A new study has shown that UK police are 37 times more likely to stop and search a black person than a white person. The study said the fact that arrest rates are similar for black and white Britons raises questions about how police use power.
The Guardian reports that the recent study by the Human rights group, The Equality and Human Rights Commission (EHRC), investigated police use of Section 60 stops that empower officers to detain people without suspecting them of any particular crime. The study found that while overall police use of the power has decreased, the police applied the power excessively against ethnic minorities.
The Guardian reports that the EHRC study found that between 2008 and 2010, three quarters of all Section 60 stops in England, about 258,000, were carried out by the Metropolitan Police. Merseyside Police conducted 40,940 Section 60s in the same period.
According to EHRC, between 2008 and 2009, Metropolitan officers stopped 68 out of every 1,000 black people. The study said the number fell to 32.8 per 1,000 between 2010 and 2011.
The report said the worst rates of racially disproportionate stops were outside London. According to the BBC, the study found that an officer in the West Midlands was 28 times more likely to detain a black person under Section 60 than a white person. In the Greater Manchester force the figure was 21 times and in the Met 11 times. A British Transport police officer was 31 times more likely to stop a black person than a white person.
Asian people were 10 times more likely to be stopped and searched. According to the BBC, the study found that the percentage of ethnic minorities stopped and searched under Section 60 rose in the period 2008-11, from 51% to 64%.
Daily Mail reports the study said that nationally, black people were 37 times more likely to be stopped and searched under Section 60 than white people in 2010-11. From 2008 to 2011, the racial disproportionality worsened for the Met and West Midlands forces. Greater Manchester's disproportionality rate in the period 2008-9 was 44.9.

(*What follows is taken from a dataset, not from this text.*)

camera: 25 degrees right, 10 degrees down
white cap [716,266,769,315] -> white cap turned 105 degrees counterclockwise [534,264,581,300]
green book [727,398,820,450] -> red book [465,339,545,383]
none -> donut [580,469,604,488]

According to Daily Mail, the study also questioned the effectiveness of the searches. The study revealed that between 2008 and 2009, only 2.8 percent of the Section 60 searches resulted in an arrest. The figure fell to 2.3 percent between 2010 and 2011.
The Guardian notes that although police officers are required to have "reasonable suspicion" that a person is involved in a criminal action before conducting a search, Section 60 empowers officers to stop and search a person if they fear violence or disorder for any reason.
BBC reports Deputy Commissioner Craig Mackey, said the EHRC report was a "welcome step in further understanding the impact that stop and search can have within our communities". He said: "Chief officers support the use of stop and search as these powers are critical in our efforts to tackle knife, gun and gang crimes."
EHRC, however, said the police may be breaching the legal requirement of their duties known as the public-sector equality duty that states. The report noted: "Any continuing and serious disproportionate use of these powers against ethnic minorities may indicate that the police and Home Office are not complying with their public-sector duties obligations."
According to Simon Woolley, a spokesman for EHRC, "Black youths are still being disproportionally targeted and without a clear explanation as to why, many in the community will see this as racial profiling. Moreover, police data itself questions the effectiveness of this practise. Some forces are using 200 or 300 stops before arresting an individual over a weapon." Woolley said: "We are encouraged at least that the Met seek to review the practice with a clear objective that avoids the crude measure of racial profiling and focuses on intelligence-led policing."
EHRC has threatened a legal challenge of the Met over allegation of discrimination in its use of the section 60 stop and search power.